Carr v. Kaifler

In two consolidated actions to recover damages for personal injuries, etc., the plaintiff appeals, as limited by her brief, from so much of an order of the Supreme Court, Suffolk County (Luciano, J.), dated March 23, 1990, as granted the motion of the defendants J.J. Charlies *585and Inged Restaurant, Inc., for summary judgment dismissing the complaints insofar as they are asserted against them.

Ordered that the order is affirmed insofar as appealed from, with one bill of costs.

While driving home from his bartending job at a restaurant-bar, owned and operated by the defendants J.J. Charlies and Inged Restaurant, Inc., the defendant Bruce E. Kaifler was involved in an accident on Laurel Road in Huntington, which resulted in injuries to the plaintiffs decedent, Albert Carr. (Carr subsequently died of causes unrelated to the accident.) Kaifler pleaded guilty to driving while intoxicated (two counts) and vehicular assault, and at his deposition admitted to drinking two "Black Russians” and two Grand Marniers after the bar closed for business at 4:00 a.m.. He stated that he did not pay for any of the drinks he consumed. Although the complaints in these actions are not explicit, it is apparent that the respondents have been sued pursuant to General Obligations Law § 11-101 (The Dram Shop Act) and Alcoholic Beverage Control Law § 65. On this appeal, the plaintiff contends that the court erred in its interpretation of Alcoholic Beverage Control Law § 65 when it dismissed the complaints insofar as asserted against these defendants on the ground that there was no sale of alcohol. We disagree.

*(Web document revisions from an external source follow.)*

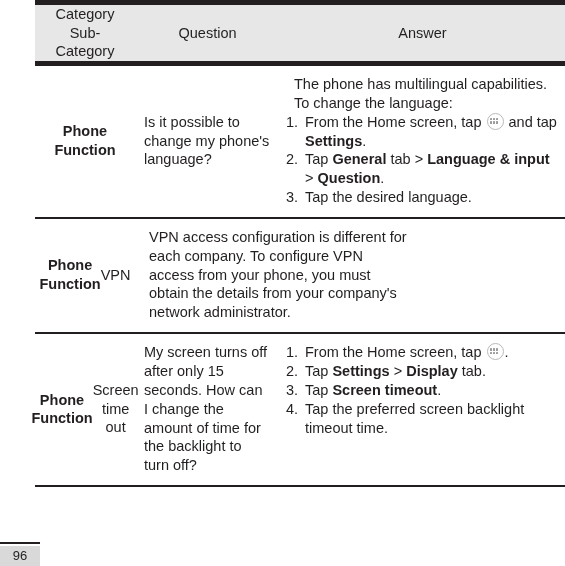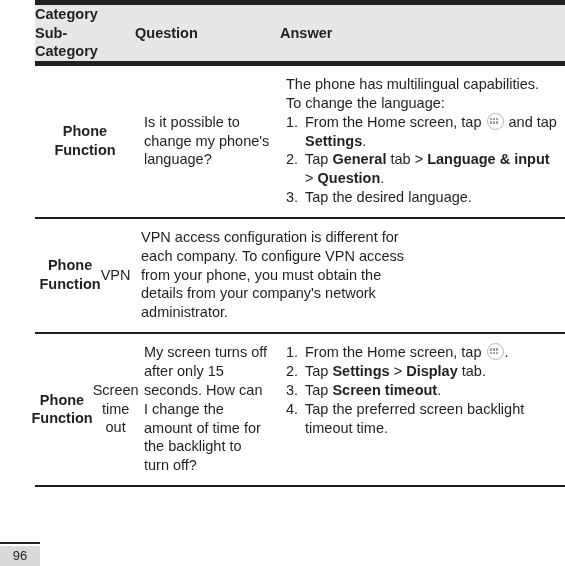--- a/index.html
+++ b/index.html
@@ -35,8 +35,9 @@
     box-sizing: content-box;
   }
   .th {
-    font-weight: bold;
+    font-weight: normal;
     font-size: 14.5px;
+    text-align: center;
     line-height: 1.28;
     color: #231f20;
   }

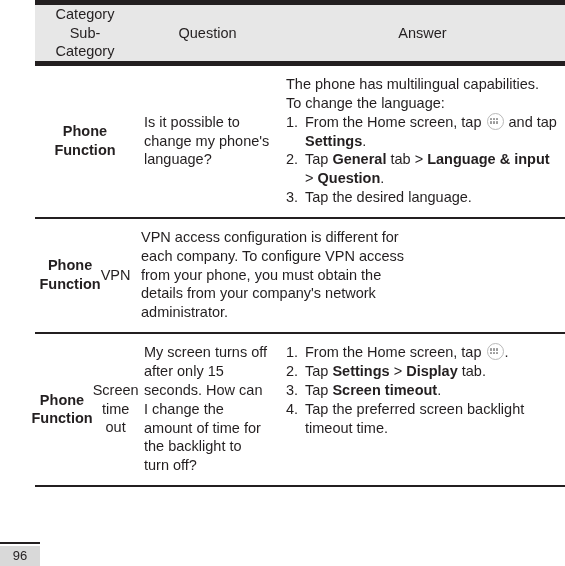--- a/index.html
+++ b/index.html
@@ -86,7 +86,7 @@
     justify-content: center;
   }
 
-  .para { margin: 0 0 0 0; }
+  .para { margin: 0 0 0 8px; }
   .para + .para { margin-top: 0; }
 
   ol.steps {

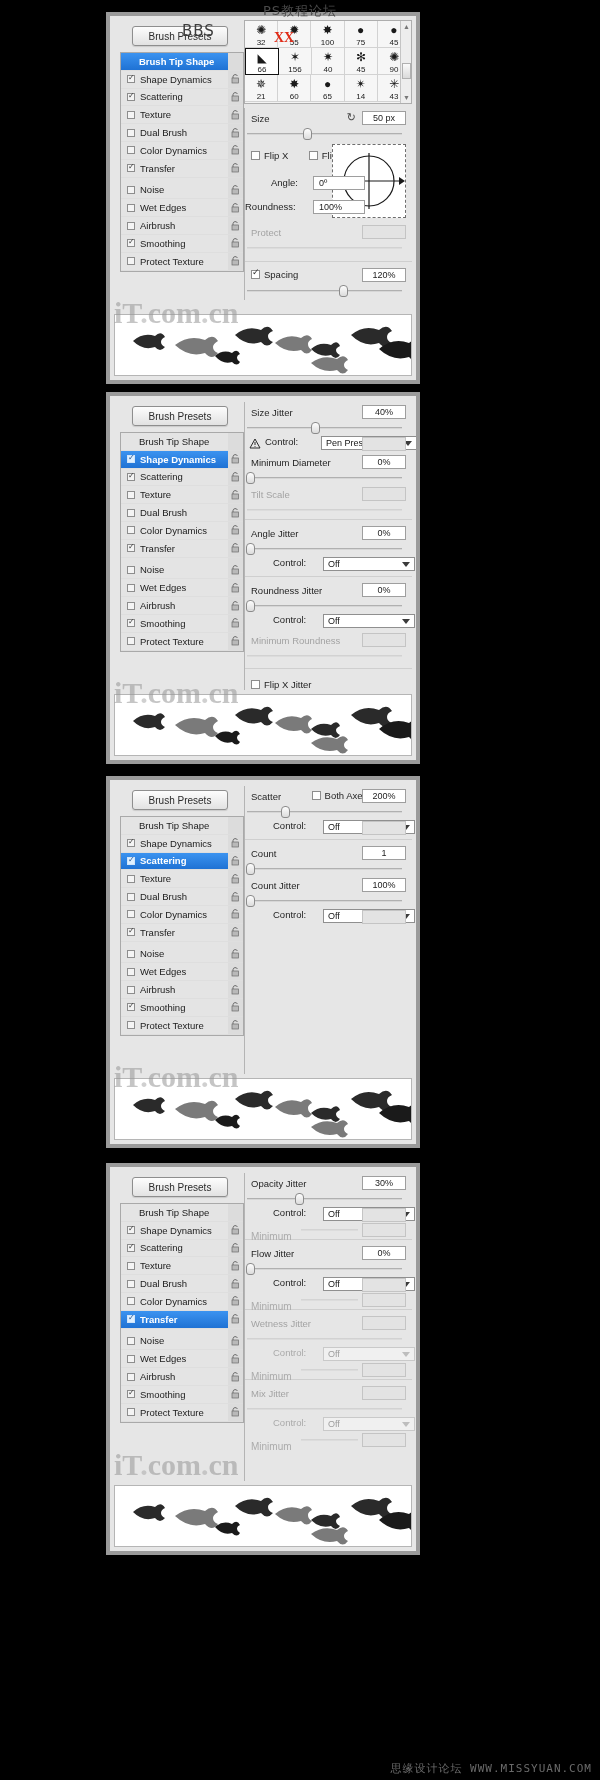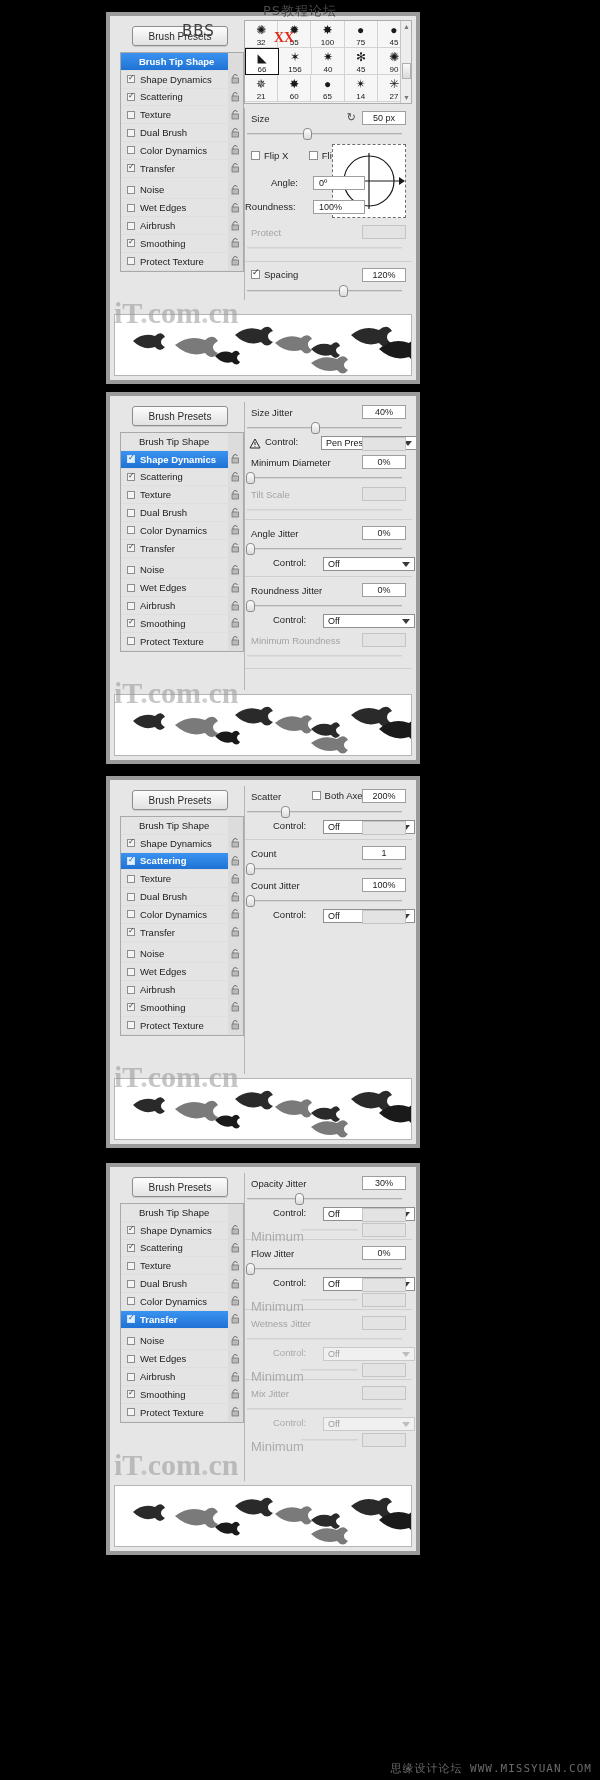--- a/index.html
+++ b/index.html
@@ -315,7 +315,7 @@
             </div>
           <div class="bg-cell">
             <span class="bg-glyph">✳</span>
-            <span class="bg-num">27</span>
+            <span class="bg-num">43</span>
             </div>
         </div>
         <div class="scrollbar">

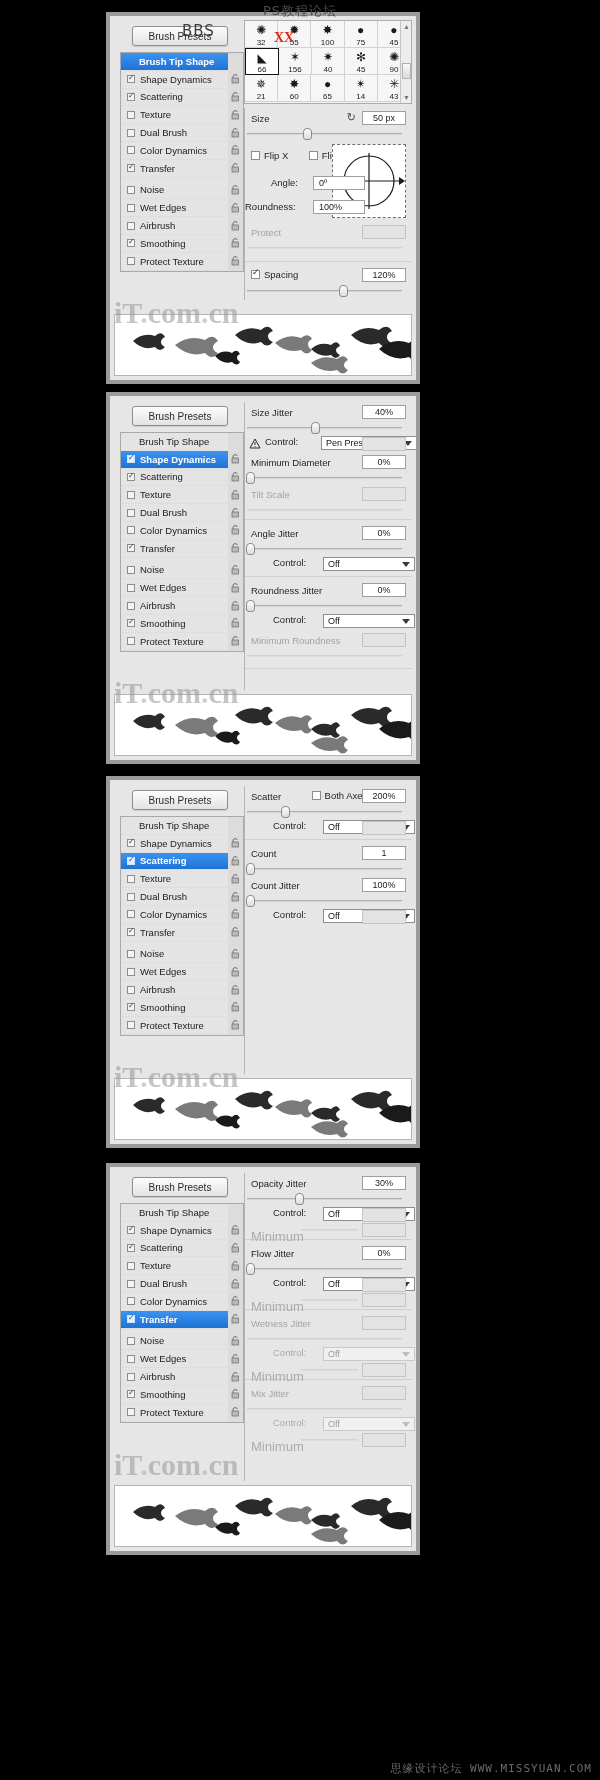--- a/index.html
+++ b/index.html
@@ -741,6 +741,16 @@
         </div>
 
         <div class="divider" style="margin-top:6px"></div>
+        <div class="srow" style="padding-top:3px">
+          <span class="chk-inline">
+              <span class="cb"></span>
+              <span>Flip X Jitter</span>
+            </span>
+          <span class="chk-inline" style="margin-left:22px">
+              <span class="cb"></span>
+              <span>Flip Y Jitter</span>
+            </span>
+        </div>
       </div>
 
       <div class="preview">

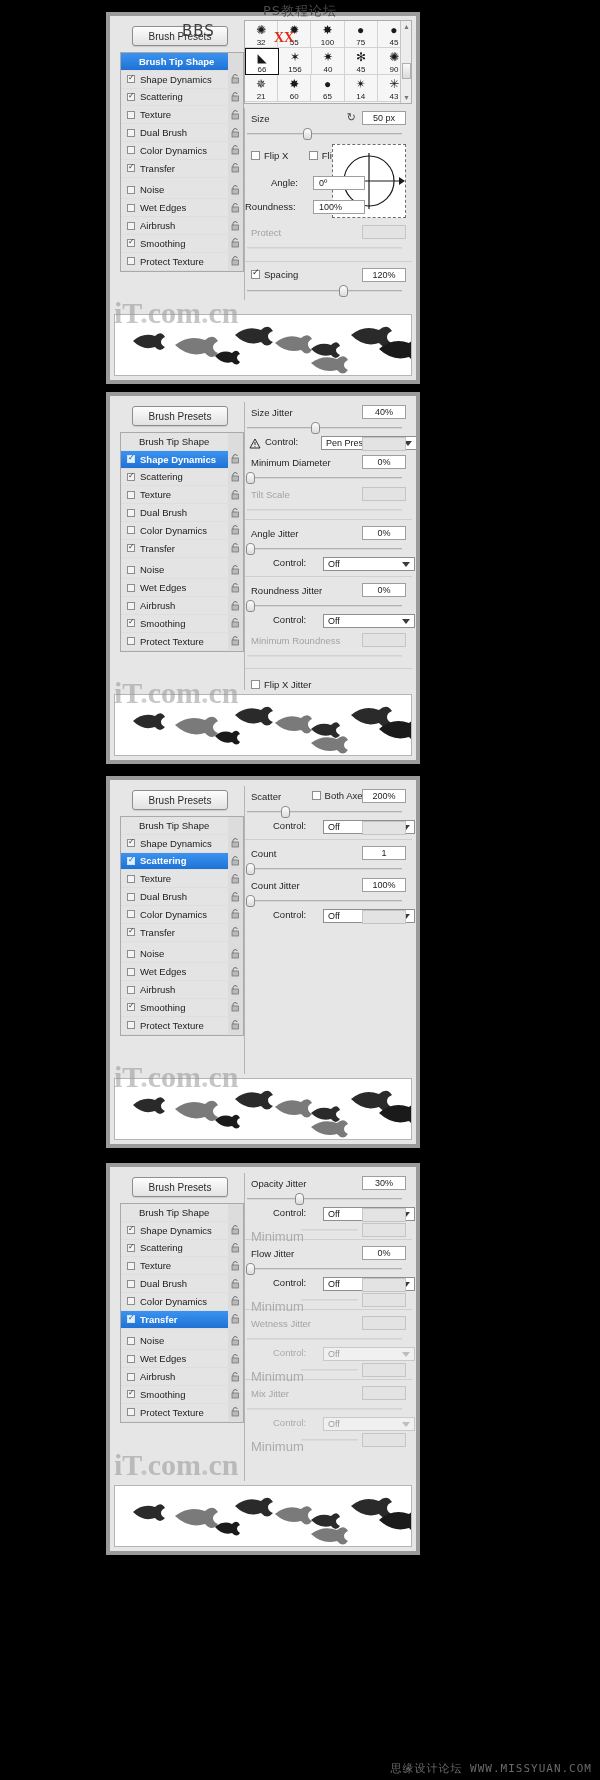--- a/index.html
+++ b/index.html
@@ -168,7 +168,7 @@
   .inline-min {
     position: relative; height: 13px; display:flex; align-items:center;
   }
-  .inline-min .lbl { font-size: 13px; color: #ababab; width: 56px; margin-top: 14px; }
+  .inline-min .lbl { font-size: 10px; color: #ababab; width: 56px; margin-top: 14px; }
   .inline-min .mtrack {
     position: relative; flex: 1; height: 2px; margin-right: 54px;
     background: #dcdcdc; border-top: 1px solid #d4d4d4;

While General Obligations Law § 11-101 must be read in conjunction with Alcoholic Beverage Control Law § 65 (see, Wellcome v Student Coop., 125 AD2d 393), the latter is only the criminal counterpart to the former (see, Greer v Ferrizz, 118 AD2d 536, 539), and does not create an independent statutory cause of action (see, Greer v Ferrizz, supra; Moyer v Lo Jim Cafe, 19 AD2d 523, affd 14 NY2d 792). Consequently, the plaintiffs reliance on Alcoholic Beverage Control Law § 65 is misplaced. In any event, the unrebutted deposition testimony of the parties shows that there was no "sale” of alcoholic beverages by the respondents to Kaifler, and we thus conclude that the court properly granted summary judgment (see, D’Amico v Christie, 71 NY2d 76; Custen v Salty Dog, 170 AD2d 572).

The plaintiffs remaining contentions are meritless. We note that we have examined the respondents’ contention regarding the state of the record and decline their invitation to dismiss the appeal and sanction the plaintiff (see, 22 NYCRR 670.22). Bracken, J. P., Balletta, Lawrence and Copertino, JJ., concur.